** Data for analysis follows **

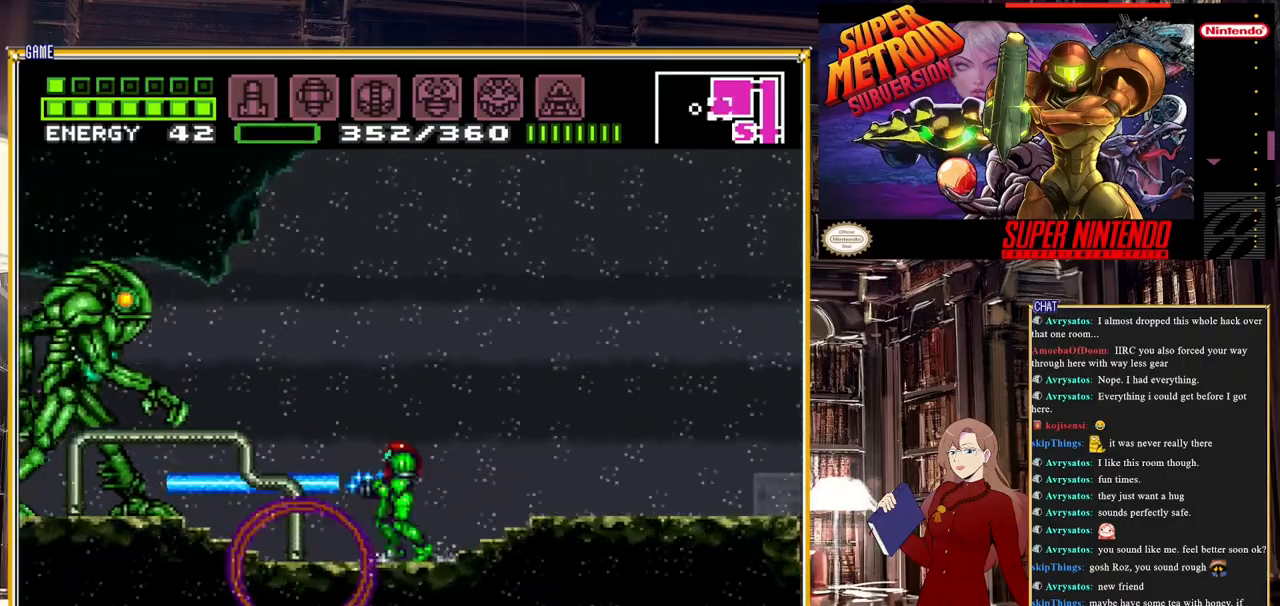
{"buttons": ["Y"], "events": [[167, "DPAD_LEFT", "down"], [317, "DPAD_LEFT", "up"]]}
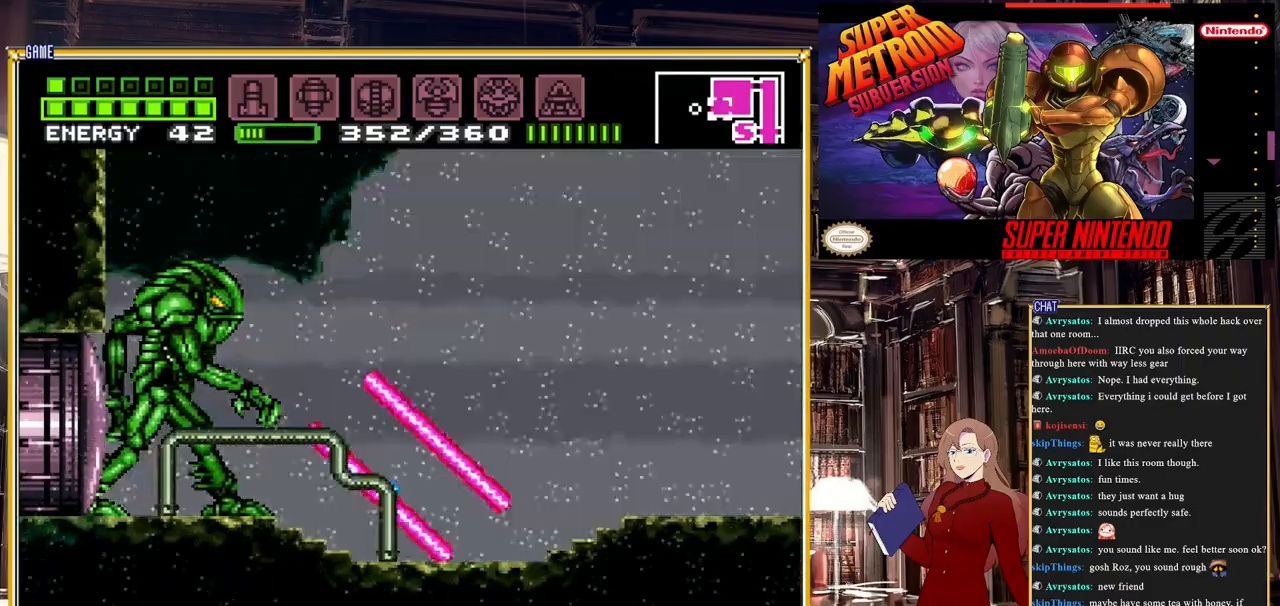
{"buttons": ["DPAD_LEFT"], "events": [[83, "Y", "up"], [150, "DPAD_LEFT", "down"], [233, "X", "down"], [250, "DPAD_LEFT", "up"], [283, "X", "up"], [350, "DPAD_LEFT", "down"], [417, "X", "down"], [467, "X", "up"]]}
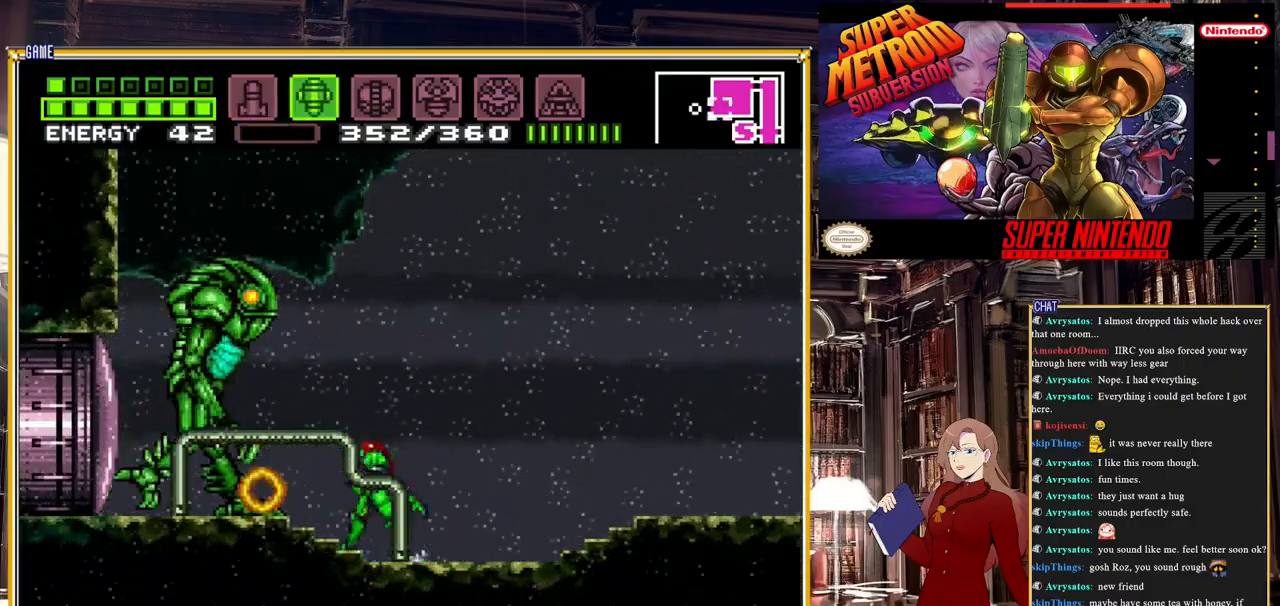
{"buttons": ["R1"], "events": [[67, "DPAD_LEFT", "up"], [183, "R1", "down"], [233, "Y", "down"], [400, "Y", "up"]]}
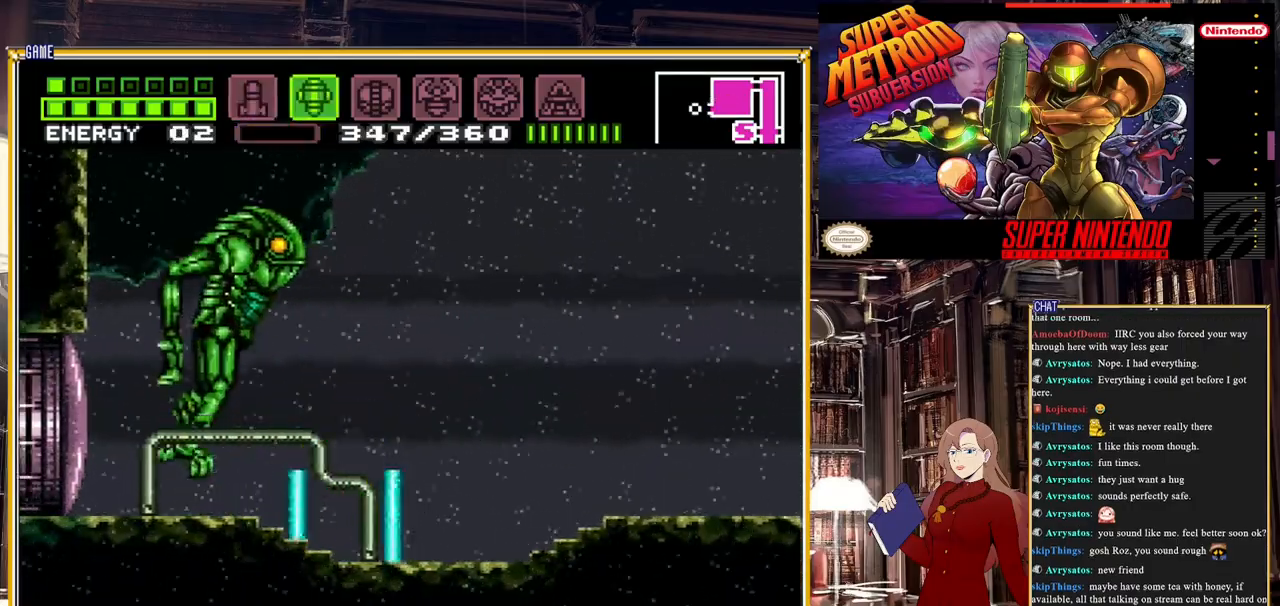
{"buttons": ["R1"], "events": [[33, "DPAD_LEFT", "down"], [150, "Y", "down"], [317, "Y", "up"], [350, "DPAD_LEFT", "up"]]}
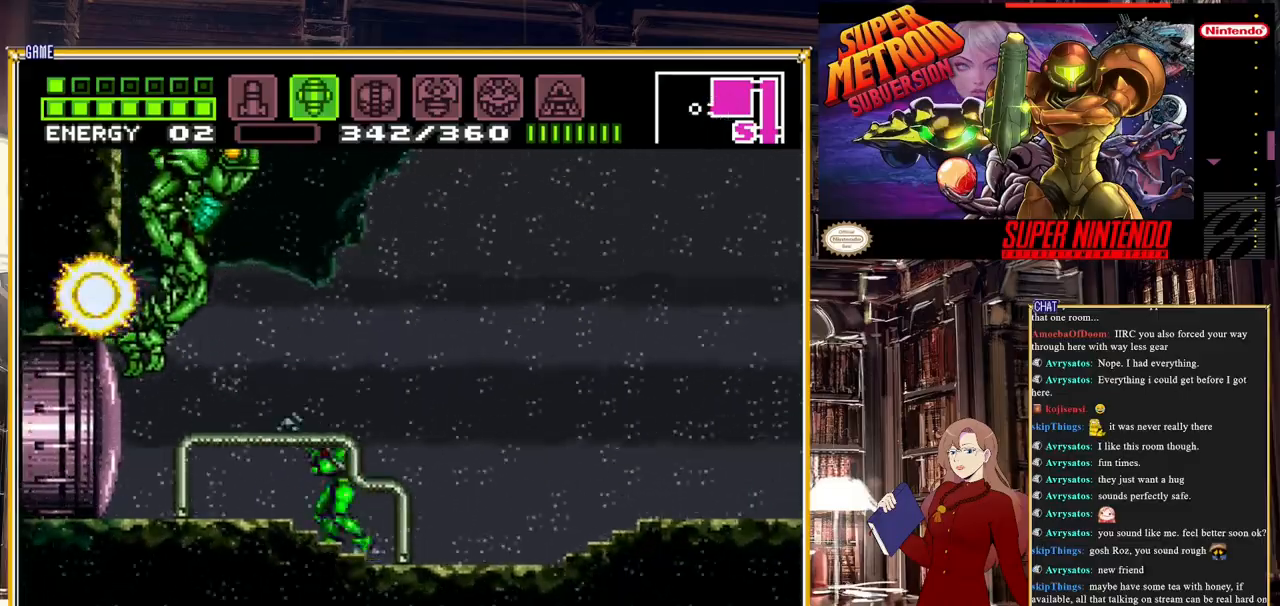
{"buttons": ["R1"], "events": [[183, "Y", "down"], [383, "Y", "up"]]}
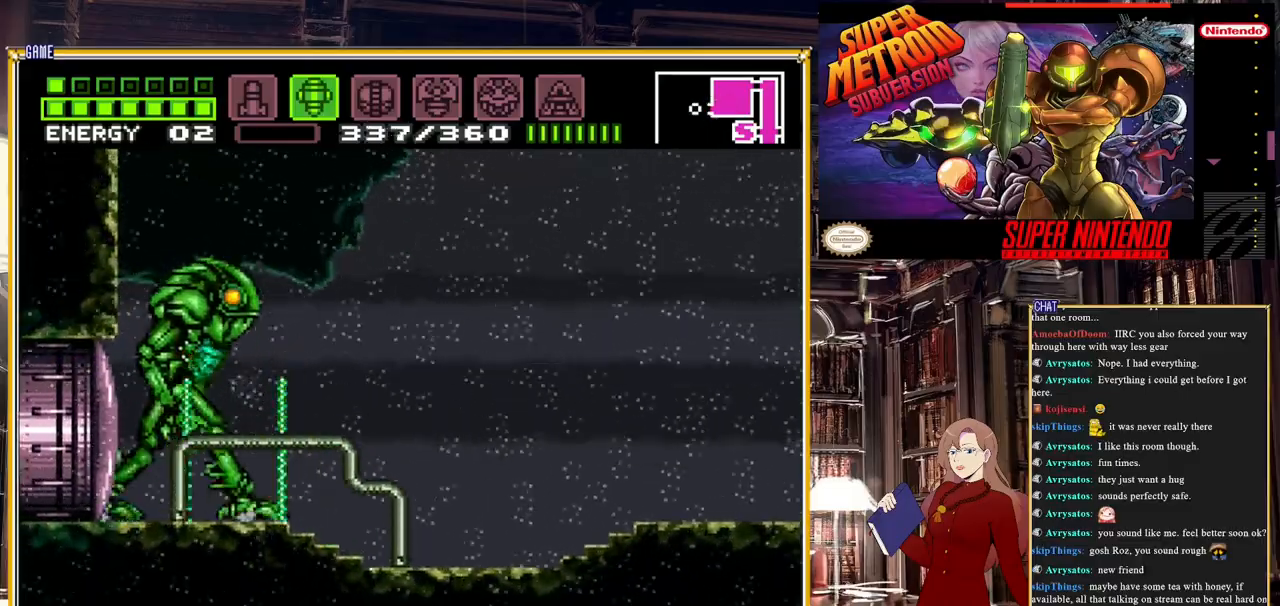
{"buttons": ["Y", "R1"], "events": [[50, "DPAD_LEFT", "down"], [50, "Y", "down"], [133, "DPAD_LEFT", "up"], [250, "Y", "up"], [433, "Y", "down"]]}
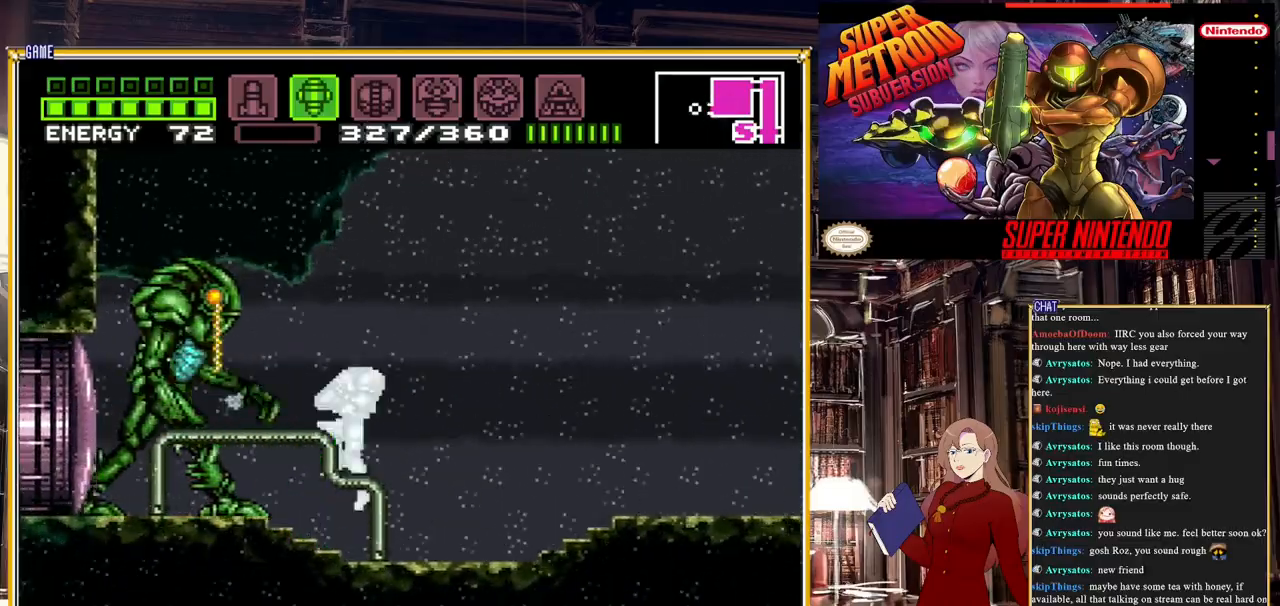
{"buttons": ["R1"], "events": [[117, "Y", "up"], [300, "Y", "down"], [367, "DPAD_LEFT", "down"], [450, "DPAD_LEFT", "up"], [467, "Y", "up"]]}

** End of Data for analysis **

* _Work request_: Please retype the records above exactly, but leave out any pictures.

* _Output_:
{"buttons": ["Y"], "events": [[167, "DPAD_LEFT", "down"], [317, "DPAD_LEFT", "up"]]}
{"buttons": ["DPAD_LEFT"], "events": [[83, "Y", "up"], [150, "DPAD_LEFT", "down"], [233, "X", "down"], [250, "DPAD_LEFT", "up"], [283, "X", "up"], [350, "DPAD_LEFT", "down"], [417, "X", "down"], [467, "X", "up"]]}
{"buttons": ["R1"], "events": [[67, "DPAD_LEFT", "up"], [183, "R1", "down"], [233, "Y", "down"], [400, "Y", "up"]]}
{"buttons": ["R1"], "events": [[33, "DPAD_LEFT", "down"], [150, "Y", "down"], [317, "Y", "up"], [350, "DPAD_LEFT", "up"]]}
{"buttons": ["R1"], "events": [[183, "Y", "down"], [383, "Y", "up"]]}
{"buttons": ["Y", "R1"], "events": [[50, "DPAD_LEFT", "down"], [50, "Y", "down"], [133, "DPAD_LEFT", "up"], [250, "Y", "up"], [433, "Y", "down"]]}
{"buttons": ["R1"], "events": [[117, "Y", "up"], [300, "Y", "down"], [367, "DPAD_LEFT", "down"], [450, "DPAD_LEFT", "up"], [467, "Y", "up"]]}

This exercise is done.